▶ [WHAT TO DO]:
Arrange the lines of the listing from the line with "genus: Daphne" to the line with "genus: Piranga", both included, as a JSON list of strings with one string per line. Leave out any blank lines.

..............................

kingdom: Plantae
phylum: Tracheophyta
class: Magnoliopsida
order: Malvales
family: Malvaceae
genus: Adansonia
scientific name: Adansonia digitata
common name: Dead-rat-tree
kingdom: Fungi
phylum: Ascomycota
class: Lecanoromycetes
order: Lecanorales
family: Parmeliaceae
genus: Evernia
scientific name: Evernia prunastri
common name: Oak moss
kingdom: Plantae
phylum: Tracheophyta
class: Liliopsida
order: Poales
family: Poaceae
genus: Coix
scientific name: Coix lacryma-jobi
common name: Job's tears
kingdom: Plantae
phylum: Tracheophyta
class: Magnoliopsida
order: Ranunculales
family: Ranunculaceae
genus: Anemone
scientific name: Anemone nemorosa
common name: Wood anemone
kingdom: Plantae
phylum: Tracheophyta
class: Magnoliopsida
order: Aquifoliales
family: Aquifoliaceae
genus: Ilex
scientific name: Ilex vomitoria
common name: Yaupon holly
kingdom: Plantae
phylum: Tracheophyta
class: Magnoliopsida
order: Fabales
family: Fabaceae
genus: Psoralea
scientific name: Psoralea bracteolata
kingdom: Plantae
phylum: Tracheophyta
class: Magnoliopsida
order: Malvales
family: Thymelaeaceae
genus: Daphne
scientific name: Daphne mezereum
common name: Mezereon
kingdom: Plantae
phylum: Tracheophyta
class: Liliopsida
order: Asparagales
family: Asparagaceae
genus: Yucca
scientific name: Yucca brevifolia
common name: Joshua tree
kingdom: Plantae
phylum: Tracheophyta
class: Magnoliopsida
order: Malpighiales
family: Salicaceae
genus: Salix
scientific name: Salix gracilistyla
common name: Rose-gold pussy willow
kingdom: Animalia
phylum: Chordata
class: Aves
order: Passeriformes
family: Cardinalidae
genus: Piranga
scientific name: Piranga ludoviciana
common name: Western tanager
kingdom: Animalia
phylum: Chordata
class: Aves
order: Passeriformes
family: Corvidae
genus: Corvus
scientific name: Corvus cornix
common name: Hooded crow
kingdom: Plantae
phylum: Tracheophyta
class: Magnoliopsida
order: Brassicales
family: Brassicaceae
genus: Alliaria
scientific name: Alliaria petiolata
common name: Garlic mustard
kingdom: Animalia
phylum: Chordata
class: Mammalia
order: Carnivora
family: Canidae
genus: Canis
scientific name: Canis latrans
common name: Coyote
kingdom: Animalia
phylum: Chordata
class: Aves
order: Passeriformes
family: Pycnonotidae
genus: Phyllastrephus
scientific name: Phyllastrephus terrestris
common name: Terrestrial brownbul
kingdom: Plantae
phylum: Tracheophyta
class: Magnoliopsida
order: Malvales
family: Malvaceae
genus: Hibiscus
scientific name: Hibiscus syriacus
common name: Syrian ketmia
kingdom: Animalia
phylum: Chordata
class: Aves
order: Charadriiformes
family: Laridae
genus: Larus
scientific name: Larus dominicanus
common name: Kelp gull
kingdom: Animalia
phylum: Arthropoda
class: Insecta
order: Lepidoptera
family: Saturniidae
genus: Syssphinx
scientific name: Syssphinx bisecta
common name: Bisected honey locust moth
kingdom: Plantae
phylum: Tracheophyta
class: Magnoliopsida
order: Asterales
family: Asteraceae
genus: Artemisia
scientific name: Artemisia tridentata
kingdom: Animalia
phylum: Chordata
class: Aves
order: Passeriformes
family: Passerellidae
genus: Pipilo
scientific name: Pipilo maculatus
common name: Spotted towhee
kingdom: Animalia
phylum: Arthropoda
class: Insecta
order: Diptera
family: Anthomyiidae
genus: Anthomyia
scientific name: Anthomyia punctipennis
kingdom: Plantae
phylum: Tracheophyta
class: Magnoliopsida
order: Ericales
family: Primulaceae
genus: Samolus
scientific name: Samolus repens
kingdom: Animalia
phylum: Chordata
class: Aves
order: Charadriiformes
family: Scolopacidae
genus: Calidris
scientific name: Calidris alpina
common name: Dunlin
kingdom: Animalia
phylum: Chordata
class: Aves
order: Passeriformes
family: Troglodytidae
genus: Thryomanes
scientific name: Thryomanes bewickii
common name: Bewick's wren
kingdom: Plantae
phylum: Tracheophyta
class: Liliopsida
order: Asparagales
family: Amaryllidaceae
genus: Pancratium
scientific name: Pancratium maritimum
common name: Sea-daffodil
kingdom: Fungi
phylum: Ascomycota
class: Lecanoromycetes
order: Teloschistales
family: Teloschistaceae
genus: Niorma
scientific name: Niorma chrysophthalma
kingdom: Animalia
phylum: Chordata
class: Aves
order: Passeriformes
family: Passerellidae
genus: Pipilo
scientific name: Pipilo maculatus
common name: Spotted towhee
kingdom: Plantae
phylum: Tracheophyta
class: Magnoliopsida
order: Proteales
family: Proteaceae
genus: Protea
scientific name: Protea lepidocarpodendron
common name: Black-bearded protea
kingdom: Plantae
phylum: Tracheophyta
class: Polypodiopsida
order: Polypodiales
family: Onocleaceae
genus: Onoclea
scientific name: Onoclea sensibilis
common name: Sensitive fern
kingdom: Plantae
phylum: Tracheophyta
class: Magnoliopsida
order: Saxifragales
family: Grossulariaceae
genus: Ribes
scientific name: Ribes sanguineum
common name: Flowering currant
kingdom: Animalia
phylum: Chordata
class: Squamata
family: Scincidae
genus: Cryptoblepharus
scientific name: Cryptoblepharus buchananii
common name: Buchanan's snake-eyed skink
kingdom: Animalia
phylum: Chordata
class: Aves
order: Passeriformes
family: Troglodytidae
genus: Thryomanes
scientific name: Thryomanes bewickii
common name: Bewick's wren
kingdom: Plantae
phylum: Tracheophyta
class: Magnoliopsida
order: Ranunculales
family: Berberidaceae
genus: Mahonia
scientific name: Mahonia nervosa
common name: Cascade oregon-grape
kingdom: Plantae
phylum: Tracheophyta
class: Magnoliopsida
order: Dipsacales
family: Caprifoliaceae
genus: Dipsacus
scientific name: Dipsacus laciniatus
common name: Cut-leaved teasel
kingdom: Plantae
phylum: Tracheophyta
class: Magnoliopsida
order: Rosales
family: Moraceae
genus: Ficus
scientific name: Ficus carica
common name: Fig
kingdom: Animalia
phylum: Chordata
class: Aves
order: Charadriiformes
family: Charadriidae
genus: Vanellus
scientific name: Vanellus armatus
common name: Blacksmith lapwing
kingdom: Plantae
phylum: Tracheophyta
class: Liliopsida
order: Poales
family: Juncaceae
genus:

..............................

▶ [TASK RESULT]:
[
  "genus: Daphne",
  "scientific name: Daphne mezereum",
  "common name: Mezereon",
  "kingdom: Plantae",
  "phylum: Tracheophyta",
  "class: Liliopsida",
  "order: Asparagales",
  "family: Asparagaceae",
  "genus: Yucca",
  "scientific name: Yucca brevifolia",
  "common name: Joshua tree",
  "kingdom: Plantae",
  "phylum: Tracheophyta",
  "class: Magnoliopsida",
  "order: Malpighiales",
  "family: Salicaceae",
  "genus: Salix",
  "scientific name: Salix gracilistyla",
  "common name: Rose-gold pussy willow",
  "kingdom: Animalia",
  "phylum: Chordata",
  "class: Aves",
  "order: Passeriformes",
  "family: Cardinalidae",
  "genus: Piranga"
]